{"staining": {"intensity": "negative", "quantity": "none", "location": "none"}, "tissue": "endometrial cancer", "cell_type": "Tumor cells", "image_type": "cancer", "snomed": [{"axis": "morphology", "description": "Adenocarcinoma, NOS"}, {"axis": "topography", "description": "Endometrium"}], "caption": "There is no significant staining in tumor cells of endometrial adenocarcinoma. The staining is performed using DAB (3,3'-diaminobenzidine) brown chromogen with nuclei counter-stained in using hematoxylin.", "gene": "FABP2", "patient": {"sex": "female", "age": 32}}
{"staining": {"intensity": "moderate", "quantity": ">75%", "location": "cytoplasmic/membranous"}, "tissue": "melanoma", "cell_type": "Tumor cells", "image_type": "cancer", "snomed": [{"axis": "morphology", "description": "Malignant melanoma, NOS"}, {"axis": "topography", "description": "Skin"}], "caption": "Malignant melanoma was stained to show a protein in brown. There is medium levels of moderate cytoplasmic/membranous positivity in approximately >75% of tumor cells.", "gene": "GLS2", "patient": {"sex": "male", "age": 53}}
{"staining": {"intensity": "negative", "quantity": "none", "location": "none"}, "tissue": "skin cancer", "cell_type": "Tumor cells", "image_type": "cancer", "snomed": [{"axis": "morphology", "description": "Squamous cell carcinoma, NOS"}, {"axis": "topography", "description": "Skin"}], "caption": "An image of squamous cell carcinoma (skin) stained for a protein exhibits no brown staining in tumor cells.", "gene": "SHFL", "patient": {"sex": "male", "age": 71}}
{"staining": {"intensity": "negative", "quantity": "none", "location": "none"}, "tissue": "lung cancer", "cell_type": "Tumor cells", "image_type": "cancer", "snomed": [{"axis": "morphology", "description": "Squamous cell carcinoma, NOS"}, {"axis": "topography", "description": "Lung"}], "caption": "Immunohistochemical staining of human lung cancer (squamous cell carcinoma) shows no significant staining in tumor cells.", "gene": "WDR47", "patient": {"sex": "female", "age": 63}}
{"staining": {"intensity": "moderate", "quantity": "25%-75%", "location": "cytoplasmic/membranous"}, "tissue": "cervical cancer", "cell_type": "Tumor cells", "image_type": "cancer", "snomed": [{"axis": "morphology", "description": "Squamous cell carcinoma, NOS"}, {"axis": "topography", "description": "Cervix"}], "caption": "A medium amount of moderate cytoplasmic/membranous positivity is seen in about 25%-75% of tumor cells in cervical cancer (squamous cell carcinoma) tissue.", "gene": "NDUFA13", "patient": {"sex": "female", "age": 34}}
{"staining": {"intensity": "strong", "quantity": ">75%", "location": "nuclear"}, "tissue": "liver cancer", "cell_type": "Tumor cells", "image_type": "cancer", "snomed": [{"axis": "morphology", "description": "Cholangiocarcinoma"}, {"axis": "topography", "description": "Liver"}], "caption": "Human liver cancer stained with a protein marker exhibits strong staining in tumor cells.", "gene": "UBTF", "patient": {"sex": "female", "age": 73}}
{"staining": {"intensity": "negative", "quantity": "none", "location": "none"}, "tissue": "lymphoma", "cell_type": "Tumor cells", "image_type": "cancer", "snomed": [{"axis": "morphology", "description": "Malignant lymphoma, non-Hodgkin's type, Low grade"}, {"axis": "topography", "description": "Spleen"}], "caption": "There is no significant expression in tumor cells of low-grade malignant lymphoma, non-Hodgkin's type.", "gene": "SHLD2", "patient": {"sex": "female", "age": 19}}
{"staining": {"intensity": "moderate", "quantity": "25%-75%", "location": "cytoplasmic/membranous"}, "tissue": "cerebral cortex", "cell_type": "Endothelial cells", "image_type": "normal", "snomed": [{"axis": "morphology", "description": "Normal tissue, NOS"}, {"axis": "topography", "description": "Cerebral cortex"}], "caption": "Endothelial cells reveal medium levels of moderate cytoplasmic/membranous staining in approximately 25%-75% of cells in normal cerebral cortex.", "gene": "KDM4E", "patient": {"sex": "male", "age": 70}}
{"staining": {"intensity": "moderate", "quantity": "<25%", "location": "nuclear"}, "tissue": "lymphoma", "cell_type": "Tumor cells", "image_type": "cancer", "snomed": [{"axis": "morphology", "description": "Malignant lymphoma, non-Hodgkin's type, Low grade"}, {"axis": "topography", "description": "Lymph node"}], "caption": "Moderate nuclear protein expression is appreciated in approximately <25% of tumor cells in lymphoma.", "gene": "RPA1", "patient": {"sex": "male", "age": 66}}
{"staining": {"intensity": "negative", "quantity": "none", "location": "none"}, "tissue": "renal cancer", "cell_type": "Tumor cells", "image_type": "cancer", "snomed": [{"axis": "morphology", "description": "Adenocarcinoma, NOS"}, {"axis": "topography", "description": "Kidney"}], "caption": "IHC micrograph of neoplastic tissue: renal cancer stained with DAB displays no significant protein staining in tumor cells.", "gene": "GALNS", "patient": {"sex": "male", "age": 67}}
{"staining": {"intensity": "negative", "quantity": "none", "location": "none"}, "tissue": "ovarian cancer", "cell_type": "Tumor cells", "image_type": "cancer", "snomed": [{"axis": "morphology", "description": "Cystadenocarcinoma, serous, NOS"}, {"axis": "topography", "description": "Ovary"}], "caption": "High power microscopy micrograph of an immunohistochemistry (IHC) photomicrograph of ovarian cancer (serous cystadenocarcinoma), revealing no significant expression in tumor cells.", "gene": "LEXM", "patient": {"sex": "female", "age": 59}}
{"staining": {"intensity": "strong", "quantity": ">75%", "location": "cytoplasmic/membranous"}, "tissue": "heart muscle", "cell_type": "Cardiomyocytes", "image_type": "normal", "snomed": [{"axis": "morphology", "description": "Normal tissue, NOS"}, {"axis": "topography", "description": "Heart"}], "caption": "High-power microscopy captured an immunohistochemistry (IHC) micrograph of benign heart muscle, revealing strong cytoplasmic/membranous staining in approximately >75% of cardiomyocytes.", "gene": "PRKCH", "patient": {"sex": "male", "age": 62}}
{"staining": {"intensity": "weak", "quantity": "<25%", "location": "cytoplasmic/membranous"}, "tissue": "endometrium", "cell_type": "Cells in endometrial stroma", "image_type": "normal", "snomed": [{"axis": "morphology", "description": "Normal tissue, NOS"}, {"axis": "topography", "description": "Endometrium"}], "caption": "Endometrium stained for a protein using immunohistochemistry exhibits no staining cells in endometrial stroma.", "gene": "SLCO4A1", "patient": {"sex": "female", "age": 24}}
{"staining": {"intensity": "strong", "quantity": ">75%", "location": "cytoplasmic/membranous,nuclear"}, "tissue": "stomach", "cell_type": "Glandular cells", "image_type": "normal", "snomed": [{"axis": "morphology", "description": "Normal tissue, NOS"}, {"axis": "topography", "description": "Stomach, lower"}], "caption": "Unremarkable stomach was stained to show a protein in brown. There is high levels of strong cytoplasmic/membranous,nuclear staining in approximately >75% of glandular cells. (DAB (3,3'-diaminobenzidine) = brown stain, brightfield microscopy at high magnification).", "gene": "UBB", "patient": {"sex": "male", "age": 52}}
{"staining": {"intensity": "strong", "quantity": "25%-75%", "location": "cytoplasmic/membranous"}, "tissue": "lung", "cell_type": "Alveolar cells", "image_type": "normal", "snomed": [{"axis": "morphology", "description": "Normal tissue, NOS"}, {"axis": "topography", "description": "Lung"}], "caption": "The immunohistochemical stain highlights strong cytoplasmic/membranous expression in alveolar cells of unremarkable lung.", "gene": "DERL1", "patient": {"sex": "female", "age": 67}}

******

### Try it
Reproduce all the entries above. Match them exactly.

### Output for this exercise
{"staining": {"intensity": "negative", "quantity": "none", "location": "none"}, "tissue": "endometrial cancer", "cell_type": "Tumor cells", "image_type": "cancer", "snomed": [{"axis": "morphology", "description": "Adenocarcinoma, NOS"}, {"axis": "topography", "description": "Endometrium"}], "caption": "There is no significant staining in tumor cells of endometrial adenocarcinoma. The staining is performed using DAB (3,3'-diaminobenzidine) brown chromogen with nuclei counter-stained in using hematoxylin.", "gene": "FABP2", "patient": {"sex": "female", "age": 32}}
{"staining": {"intensity": "moderate", "quantity": ">75%", "location": "cytoplasmic/membranous"}, "tissue": "melanoma", "cell_type": "Tumor cells", "image_type": "cancer", "snomed": [{"axis": "morphology", "description": "Malignant melanoma, NOS"}, {"axis": "topography", "description": "Skin"}], "caption": "Malignant melanoma was stained to show a protein in brown. There is medium levels of moderate cytoplasmic/membranous positivity in approximately >75% of tumor cells.", "gene": "GLS2", "patient": {"sex": "male", "age": 53}}
{"staining": {"intensity": "negative", "quantity": "none", "location": "none"}, "tissue": "skin cancer", "cell_type": "Tumor cells", "image_type": "cancer", "snomed": [{"axis": "morphology", "description": "Squamous cell carcinoma, NOS"}, {"axis": "topography", "description": "Skin"}], "caption": "An image of squamous cell carcinoma (skin) stained for a protein exhibits no brown staining in tumor cells.", "gene": "SHFL", "patient": {"sex": "male", "age": 71}}
{"staining": {"intensity": "negative", "quantity": "none", "location": "none"}, "tissue": "lung cancer", "cell_type": "Tumor cells", "image_type": "cancer", "snomed": [{"axis": "morphology", "description": "Squamous cell carcinoma, NOS"}, {"axis": "topography", "description": "Lung"}], "caption": "Immunohistochemical staining of human lung cancer (squamous cell carcinoma) shows no significant staining in tumor cells.", "gene": "WDR47", "patient": {"sex": "female", "age": 63}}
{"staining": {"intensity": "moderate", "quantity": "25%-75%", "location": "cytoplasmic/membranous"}, "tissue": "cervical cancer", "cell_type": "Tumor cells", "image_type": "cancer", "snomed": [{"axis": "morphology", "description": "Squamous cell carcinoma, NOS"}, {"axis": "topography", "description": "Cervix"}], "caption": "A medium amount of moderate cytoplasmic/membranous positivity is seen in about 25%-75% of tumor cells in cervical cancer (squamous cell carcinoma) tissue.", "gene": "NDUFA13", "patient": {"sex": "female", "age": 34}}
{"staining": {"intensity": "strong", "quantity": ">75%", "location": "nuclear"}, "tissue": "liver cancer", "cell_type": "Tumor cells", "image_type": "cancer", "snomed": [{"axis": "morphology", "description": "Cholangiocarcinoma"}, {"axis": "topography", "description": "Liver"}], "caption": "Human liver cancer stained with a protein marker exhibits strong staining in tumor cells.", "gene": "UBTF", "patient": {"sex": "female", "age": 73}}
{"staining": {"intensity": "negative", "quantity": "none", "location": "none"}, "tissue": "lymphoma", "cell_type": "Tumor cells", "image_type": "cancer", "snomed": [{"axis": "morphology", "description": "Malignant lymphoma, non-Hodgkin's type, Low grade"}, {"axis": "topography", "description": "Spleen"}], "caption": "There is no significant expression in tumor cells of low-grade malignant lymphoma, non-Hodgkin's type.", "gene": "SHLD2", "patient": {"sex": "female", "age": 19}}
{"staining": {"intensity": "moderate", "quantity": "25%-75%", "location": "cytoplasmic/membranous"}, "tissue": "cerebral cortex", "cell_type": "Endothelial cells", "image_type": "normal", "snomed": [{"axis": "morphology", "description": "Normal tissue, NOS"}, {"axis": "topography", "description": "Cerebral cortex"}], "caption": "Endothelial cells reveal medium levels of moderate cytoplasmic/membranous staining in approximately 25%-75% of cells in normal cerebral cortex.", "gene": "KDM4E", "patient": {"sex": "male", "age": 70}}
{"staining": {"intensity": "moderate", "quantity": "<25%", "location": "nuclear"}, "tissue": "lymphoma", "cell_type": "Tumor cells", "image_type": "cancer", "snomed": [{"axis": "morphology", "description": "Malignant lymphoma, non-Hodgkin's type, Low grade"}, {"axis": "topography", "description": "Lymph node"}], "caption": "Moderate nuclear protein expression is appreciated in approximately <25% of tumor cells in lymphoma.", "gene": "RPA1", "patient": {"sex": "male", "age": 66}}
{"staining": {"intensity": "negative", "quantity": "none", "location": "none"}, "tissue": "renal cancer", "cell_type": "Tumor cells", "image_type": "cancer", "snomed": [{"axis": "morphology", "description": "Adenocarcinoma, NOS"}, {"axis": "topography", "description": "Kidney"}], "caption": "IHC micrograph of neoplastic tissue: renal cancer stained with DAB displays no significant protein staining in tumor cells.", "gene": "GALNS", "patient": {"sex": "male", "age": 67}}
{"staining": {"intensity": "negative", "quantity": "none", "location": "none"}, "tissue": "ovarian cancer", "cell_type": "Tumor cells", "image_type": "cancer", "snomed": [{"axis": "morphology", "description": "Cystadenocarcinoma, serous, NOS"}, {"axis": "topography", "description": "Ovary"}], "caption": "High power microscopy micrograph of an immunohistochemistry (IHC) photomicrograph of ovarian cancer (serous cystadenocarcinoma), revealing no significant expression in tumor cells.", "gene": "LEXM", "patient": {"sex": "female", "age": 59}}
{"staining": {"intensity": "strong", "quantity": ">75%", "location": "cytoplasmic/membranous"}, "tissue": "heart muscle", "cell_type": "Cardiomyocytes", "image_type": "normal", "snomed": [{"axis": "morphology", "description": "Normal tissue, NOS"}, {"axis": "topography", "description": "Heart"}], "caption": "High-power microscopy captured an immunohistochemistry (IHC) micrograph of benign heart muscle, revealing strong cytoplasmic/membranous staining in approximately >75% of cardiomyocytes.", "gene": "PRKCH", "patient": {"sex": "male", "age": 62}}
{"staining": {"intensity": "weak", "quantity": "<25%", "location": "cytoplasmic/membranous"}, "tissue": "endometrium", "cell_type": "Cells in endometrial stroma", "image_type": "normal", "snomed": [{"axis": "morphology", "description": "Normal tissue, NOS"}, {"axis": "topography", "description": "Endometrium"}], "caption": "Endometrium stained for a protein using immunohistochemistry exhibits no staining cells in endometrial stroma.", "gene": "SLCO4A1", "patient": {"sex": "female", "age": 24}}
{"staining": {"intensity": "strong", "quantity": ">75%", "location": "cytoplasmic/membranous,nuclear"}, "tissue": "stomach", "cell_type": "Glandular cells", "image_type": "normal", "snomed": [{"axis": "morphology", "description": "Normal tissue, NOS"}, {"axis": "topography", "description": "Stomach, lower"}], "caption": "Unremarkable stomach was stained to show a protein in brown. There is high levels of strong cytoplasmic/membranous,nuclear staining in approximately >75% of glandular cells. (DAB (3,3'-diaminobenzidine) = brown stain, brightfield microscopy at high magnification).", "gene": "UBB", "patient": {"sex": "male", "age": 52}}
{"staining": {"intensity": "strong", "quantity": "25%-75%", "location": "cytoplasmic/membranous"}, "tissue": "lung", "cell_type": "Alveolar cells", "image_type": "normal", "snomed": [{"axis": "morphology", "description": "Normal tissue, NOS"}, {"axis": "topography", "description": "Lung"}], "caption": "The immunohistochemical stain highlights strong cytoplasmic/membranous expression in alveolar cells of unremarkable lung.", "gene": "DERL1", "patient": {"sex": "female", "age": 67}}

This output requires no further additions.